## [Text provided]
Let me know if there is anything else you'd like me to try.


I presume you mean installing the alsa-oss and alsaplayer-oss packages which wrap ALSA around OSS and then trying it with the driver set to ALSA.

alsa-oss is ALSA emulating the OSS kernel interface, so you'll be needing to set the driver to OSS. The aim here is to exclude MOC's ALSA driver from the codepath so that the only component left in common is ALSA itself.

Unfortunately, the only result from which we'll be able to draw a definite conclusion is if the audio plays at high speed when using the OSS driver. If it plays normally it could still be the ALSA driver, but it could also be the codepath within the ALSA library which is unique to the native ALSA API.

So I'll need to ensure that I don't have OSS installed first, just to guarantee that alsa-oss is the one that is picked up, yes ?

... you will need to do that. I don't know how a conflict would be resolved if both were present.

OK I'll try to see what I can do for that. Hopefully doesn't involve the removal of lots of packages. I'll ask around on the Debian forums and channels.

I tried posting earlier but was told what I was posting was spam.
Strange as all it had was a listing of the packages I have on my system, related to OSS.

If this post comes through I'll re-submit the previous post.

I got the high-speed problem with a FiiO USB DAC-E07K.

It worked for me if I unplug and plug the USB DAC then playback works at normal speed. But if I want to fast-forward the song high speed playback is kept on until I unplug/plug the USB DAC.

The other workaround I found was to add these lines to .moc/config whenever I want to use my USB DAC.

ALSADevice = hw:2
ALSAMixer1 = PCM
ALSAMixer2 = Master

After applying these configuration fast-forward, volume control, etc. work just normal.

Update to the latest ubuntu version triggered this problem. The root lies in the interaction of the latest moc with pulseaudio. See https://bugs.archlinux.org/task/39186 for more information.

The temporary solution is to launch mocp with PULSE_LATENCY_MSEC=[any value, 30, 60, etc].

Also present in latest svn. I'd like this to be fixed, does any dev have access to a system with pulseaudio >= 5.0 (or perhaps 6, I'm running 6.0)?

Looking at the information provided, this seems to me to be a PulseAudio or PulseAudio/ALSA interaction problem. MOC doesn't yet have a PulseAudio sound driver, so it will be going through ALSA. There is no direct interaction of MOC with PulseAudio.

## [Listed entries]
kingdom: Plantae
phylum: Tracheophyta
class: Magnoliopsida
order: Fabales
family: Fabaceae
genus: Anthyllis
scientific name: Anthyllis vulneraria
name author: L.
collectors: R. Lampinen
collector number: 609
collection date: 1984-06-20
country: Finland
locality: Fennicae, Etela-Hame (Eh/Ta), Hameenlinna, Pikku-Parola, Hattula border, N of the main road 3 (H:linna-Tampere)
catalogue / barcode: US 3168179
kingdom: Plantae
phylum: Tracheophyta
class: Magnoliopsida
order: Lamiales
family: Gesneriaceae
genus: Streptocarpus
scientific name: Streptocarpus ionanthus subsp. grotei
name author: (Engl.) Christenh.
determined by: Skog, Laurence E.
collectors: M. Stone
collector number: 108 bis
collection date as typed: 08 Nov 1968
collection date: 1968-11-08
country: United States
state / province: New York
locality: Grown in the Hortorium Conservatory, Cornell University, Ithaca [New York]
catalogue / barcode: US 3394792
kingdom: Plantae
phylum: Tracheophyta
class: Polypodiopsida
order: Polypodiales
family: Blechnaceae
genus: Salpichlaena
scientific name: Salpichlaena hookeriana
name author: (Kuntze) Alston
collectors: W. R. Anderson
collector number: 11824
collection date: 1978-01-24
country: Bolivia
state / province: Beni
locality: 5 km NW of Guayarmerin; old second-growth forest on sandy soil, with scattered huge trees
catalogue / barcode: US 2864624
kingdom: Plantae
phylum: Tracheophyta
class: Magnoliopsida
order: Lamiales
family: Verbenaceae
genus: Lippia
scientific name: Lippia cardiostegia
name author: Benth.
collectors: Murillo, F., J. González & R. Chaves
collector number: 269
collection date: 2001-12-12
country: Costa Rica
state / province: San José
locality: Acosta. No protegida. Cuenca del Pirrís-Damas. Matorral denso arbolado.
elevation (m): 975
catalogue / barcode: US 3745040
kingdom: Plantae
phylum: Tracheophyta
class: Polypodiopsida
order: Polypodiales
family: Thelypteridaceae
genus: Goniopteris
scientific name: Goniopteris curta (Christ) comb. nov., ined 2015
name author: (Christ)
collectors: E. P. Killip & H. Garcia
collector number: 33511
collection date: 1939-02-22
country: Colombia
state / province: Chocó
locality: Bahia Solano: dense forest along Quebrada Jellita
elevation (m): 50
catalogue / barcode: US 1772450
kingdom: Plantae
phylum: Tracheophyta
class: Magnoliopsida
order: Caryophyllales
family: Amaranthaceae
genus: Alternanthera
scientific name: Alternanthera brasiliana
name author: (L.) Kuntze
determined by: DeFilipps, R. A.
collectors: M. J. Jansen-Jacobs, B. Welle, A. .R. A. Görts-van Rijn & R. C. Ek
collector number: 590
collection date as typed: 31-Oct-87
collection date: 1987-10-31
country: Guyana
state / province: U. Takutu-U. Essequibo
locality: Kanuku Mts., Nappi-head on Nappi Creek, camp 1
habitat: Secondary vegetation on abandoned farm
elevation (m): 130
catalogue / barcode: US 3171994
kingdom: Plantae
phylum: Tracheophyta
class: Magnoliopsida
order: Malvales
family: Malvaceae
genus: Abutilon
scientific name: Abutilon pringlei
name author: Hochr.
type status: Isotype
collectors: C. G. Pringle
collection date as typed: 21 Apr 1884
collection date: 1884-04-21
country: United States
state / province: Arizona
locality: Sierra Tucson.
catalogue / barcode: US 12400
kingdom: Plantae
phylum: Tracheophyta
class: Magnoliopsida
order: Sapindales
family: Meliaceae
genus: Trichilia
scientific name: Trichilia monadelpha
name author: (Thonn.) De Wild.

## [How to complete this task]
From the thread on MOC's high-speed playback, quote word for word the passage starting at "It worked for" and ending at "work just normal.".

## [Answer to the problem]
It worked for me if I unplug and plug the USB DAC then playback works at normal speed. But if I want to fast-forward the song high speed playback is kept on until I unplug/plug the USB DAC.

The other workaround I found was to add these lines to .moc/config whenever I want to use my USB DAC.

ALSADevice = hw:2
ALSAMixer1 = PCM
ALSAMixer2 = Master

After applying these configuration fast-forward, volume control, etc. work just normal.